IPF signature analysis

To define profibrotic signatures in stromal cells, we used a gene expression signature developed on bulk RNA-seq data to diagnose IPF from lung explants36. We downloaded DEGs from the original paper, selected upregulated genes and normalized the differential expression test effect sizes to weights \(\in [\mathrm{0,1}]\) with L2 normalization (Extended Data Fig. 8a). We then used a modified version of the SCANPY function scanpy.tl.score_genes() (using weighted means based on gene weights) to quantify the diagnostic signature expression for each cell. We then selected relevant cell types where the difference in mean signature expression between cells from IPF samples and cells from COPD samples was the highest, to control for the effect of end-stage lung disease (Extended Data Fig. 8b). For the precision-recall analysis, we computed the mean profibrotic signature expression across IPF cells in the neighborhoods and used the top 50% quantile for each cell type group (alveolar type (AT), fibroblasts, club cells, basal cells) as the threshold for calling true positives.

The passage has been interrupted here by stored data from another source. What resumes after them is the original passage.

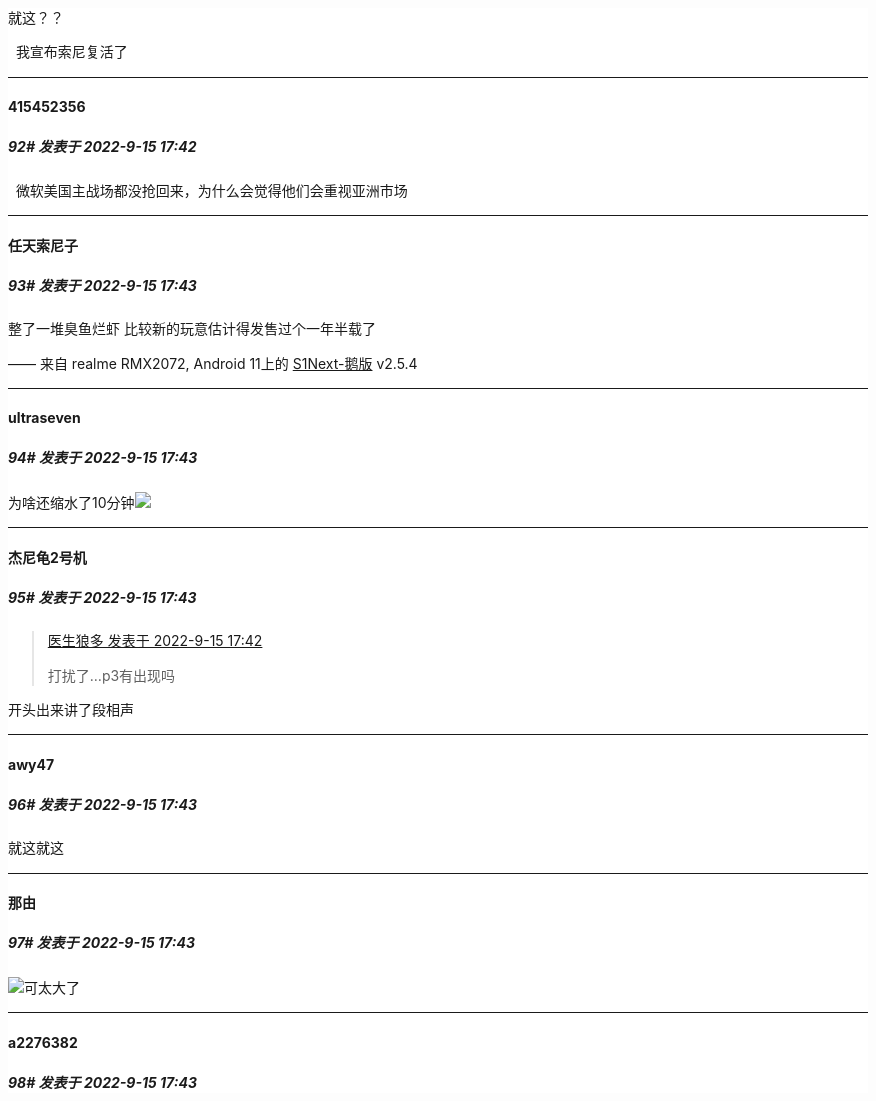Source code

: 就这？？

  我宣布索尼复活了

*****

####  415452356  
##### 92#       发表于 2022-9-15 17:42

  微软美国主战场都没抢回来，为什么会觉得他们会重视亚洲市场

*****

####  任天索尼子  
##### 93#       发表于 2022-9-15 17:43

整了一堆臭鱼烂虾 比较新的玩意估计得发售过个一年半载了

—— 来自 realme RMX2072, Android 11上的 [S1Next-鹅版](https://github.com/ykrank/S1-Next/releases) v2.5.4

*****

####  ultraseven  
##### 94#       发表于 2022-9-15 17:43

为啥还缩水了10分钟<img src="https://static.saraba1st.com/image/smiley/face2017/067.png" referrerpolicy="no-referrer">

*****

####  杰尼龟2号机  
##### 95#       发表于 2022-9-15 17:43

<blockquote><a href="httphttps://bbs.saraba1st.com/2b/forum.php?mod=redirect&amp;goto=findpost&amp;pid=57499194&amp;ptid=2092791" target="_blank">医生狼多 发表于 2022-9-15 17:42</a>

打扰了…p3有出现吗</blockquote>
开头出来讲了段相声

*****

####  awy47  
##### 96#       发表于 2022-9-15 17:43

就这就这

*****

####  那由  
##### 97#       发表于 2022-9-15 17:43

<img src="https://static.saraba1st.com/image/smiley/face2017/037.png" referrerpolicy="no-referrer">可太大了

*****

####  a2276382  
##### 98#       发表于 2022-9-15 17:43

Analysis of aberrant basal-like cells

We annotated the neighborhoods of basaloid cells and KRT17hi aberrant basal cells based on profibrotic signature expression and expression of marker genes reported by refs. 2,37,38,40 (Extended Data Fig. 8a,c,d). We defined normal basal cells as cells annotated as basal and not belonging to the basaloid neighborhood or the KRT17hi basal neighborhood. In total we annotated 1,562 normal basal cells, 377 basaloid cells and 350 KRT17hi aberrant basal cells, distributed across individuals (Fig. 6e). For differential expression analysis, we aggregated gene expression profiles by summing counts according to sample and basal-like phenotype, and performed differential expression testing with the edgeR quasi-likelihood test (Robinson and Oshlack78) using the implementation in the R package glmGamPoi (Ahlmann-Eltze and Huber76), using 1% FDR (Supplementary Table 4). We compared KRT17hi aberrant basal cells against basaloid cells, and each aberrant state against normal basal cells. Differential expression analysis was run on the top 7,500 most HVGs for each comparison, using the modelGeneVar function from the scran package79. We considered genes to be aberrant state markers (shown in Fig. 6f and Supplementary Fig. 4) only if significant in the comparison between aberrant states and significantly overexpressed against the normal state (reported in Supplementary Table 4). We performed gene set enrichment analysis using the enrichr method80 with implementation carried out using the Python package GSEApy81. To annotate genes targeted by drugs in trials or approved for lung disease, we downloaded the targets of drugs approved or being trialed for lung disease (trait ID: EFO_0003818) in the Open Targets platform82. To annotate genes associated with GWAS variants for lung function (forced expiratory volume, trait ID EFO_0004314), we downloaded a list of significant GWAS loci and predicted causal genes based on the locus2gene model available via the Open Targets Genetics database83. The full tables for drug targets, the lung function GWAS studies used for the genetic evidence analysis and GWAS-associated genes are shared as metadata in our reproducibility repository (https://github.com/MarioniLab/oor_design_reproducibility).

Statistics and reproducibility

No statistical method was used to predetermine sample size. No data were excluded from the analyses, unless otherwise stated in the relevant section of the Methods where the rationale for exclusion is described. Statistical tests were chosen to model the underlying data distributions (negative binomial likelihood generalized linear models for cell counts11 and mRNA counts78, Wilcoxon signed-rank tests for nonparametric comparisons between metrics). The experiments were not randomized. The investigators were not blinded to allocation during the experiments and outcome assessments. All code to replicate the analysis is available as part of code availability.

Reporting summary

Further information on research design is available in the Nature Portfolio Reporting Summary linked to this article.